Unification Minister Kim Yung-ho made the remark in a meeting with foreign correspondents in Seoul, as North Korea appears to be illegally running some 30 facilities at the Kaesong Industrial Complex, sharply up from 10 earlier this year, in the namesake border city.

"The government has filed a compensation suit over the North's explosion of the joint liaison office," Kim said, referring to the lawsuit the ministry filed with a Seoul court in June over the 44.7 billion won ($34.2 million) in damages incurred on the South Korean-built joint liaison office.

"Likewise, we will accurately determine the situation and also seek to hold North Korea accountable," he added.

South Korea shut down the industrial complex, once a symbol of inter-Korean reconciliation, in February 2016 in response to the North's nuclear and long-range missile tests.

Still, Kim said the government will deal with North Korea in a "restrained" manner despite heightened inter-Korean tensions following the scrapping of a 2018 inter-Korean military tension reduction agreement.

Following Seoul's partial suspension of the military accord in protest of Pyongyang's spy satellite launch in November, the recalcitrant regime has vowed to restore all military measures halted under the agreement and has been refortifying its border.

"Our government will sternly respond to North Korea's escalation of tensions," Kim said. "At the same time, we will manage the situation in an extremely restrained attitude so that such tensions would not lead to provocation."

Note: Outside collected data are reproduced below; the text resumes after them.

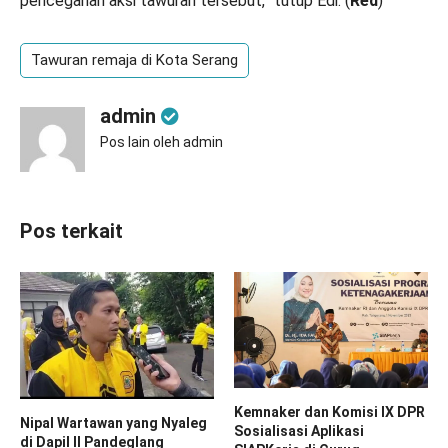
pencegahan aksi tawuran tersebut,” tutup Edi. (
Red
)
Tawuran remaja di Kota Serang
admin
Pos lain oleh admin
Pos terkait
Kemnaker dan Komisi IX DPR
Nipal Wartawan yang Nyaleg
Sosialisasi Aplikasi
di Dapil II Pandeglang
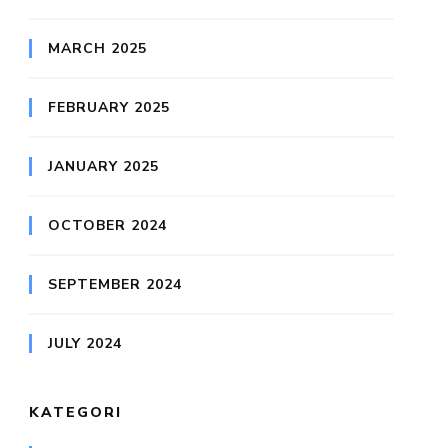
MARCH 2025
FEBRUARY 2025
JANUARY 2025
OCTOBER 2024
SEPTEMBER 2024
JULY 2024
KATEGORI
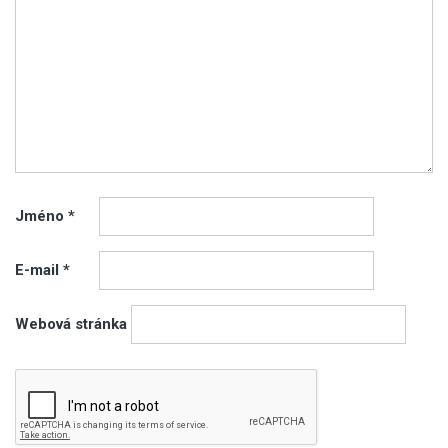
Jméno
*
E-mail
*
Webová stránka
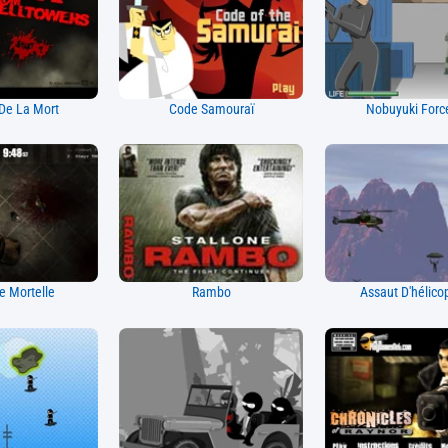
De La Mort
Code Samouraï
Nobuyuki Forc
re Mortelle
Rambo
Assaut D'hélico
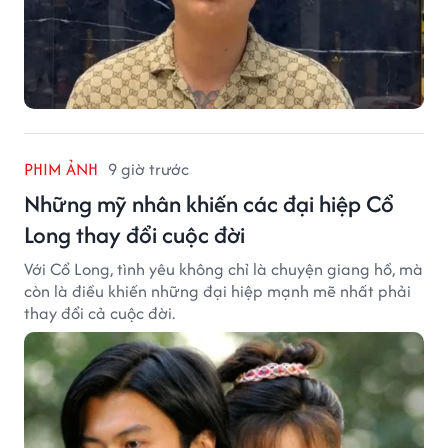
PHIM ẢNH
9 giờ trước
Những mỹ nhân khiến các đại hiệp Cổ
Long thay đổi cuộc đời
Với Cổ Long, tình yêu không chỉ là chuyện giang hồ, mà
còn là điều khiến những đại hiệp mạnh mẽ nhất phải
thay đổi cả cuộc đời.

Against such a backdrop, Kim urged China and Russia, both permanent members of the United Nations Security Council, to play more proactive roles in keeping check on Pyongyang.

"China and Russia appear to be very passive on introducing additional sanctions against the North," Kim said. "I believe China should play a more constructive role for peace on the Korean Peninsula as well as Northeast Asia."

The minister warned North Korea against the possibility of carrying out the third hereditary power succession, saying the biggest victims will be its own people.

At the same time, Kim said the North's move to put leader Kim Jong-un's daughter, known as Ju-ae, at the "main stage at an early phase" is a sign of its ongoing difficulties.

"It is probably aiming to strengthen internal unity by boasting its determination for a fourth-generation succession," Kim said.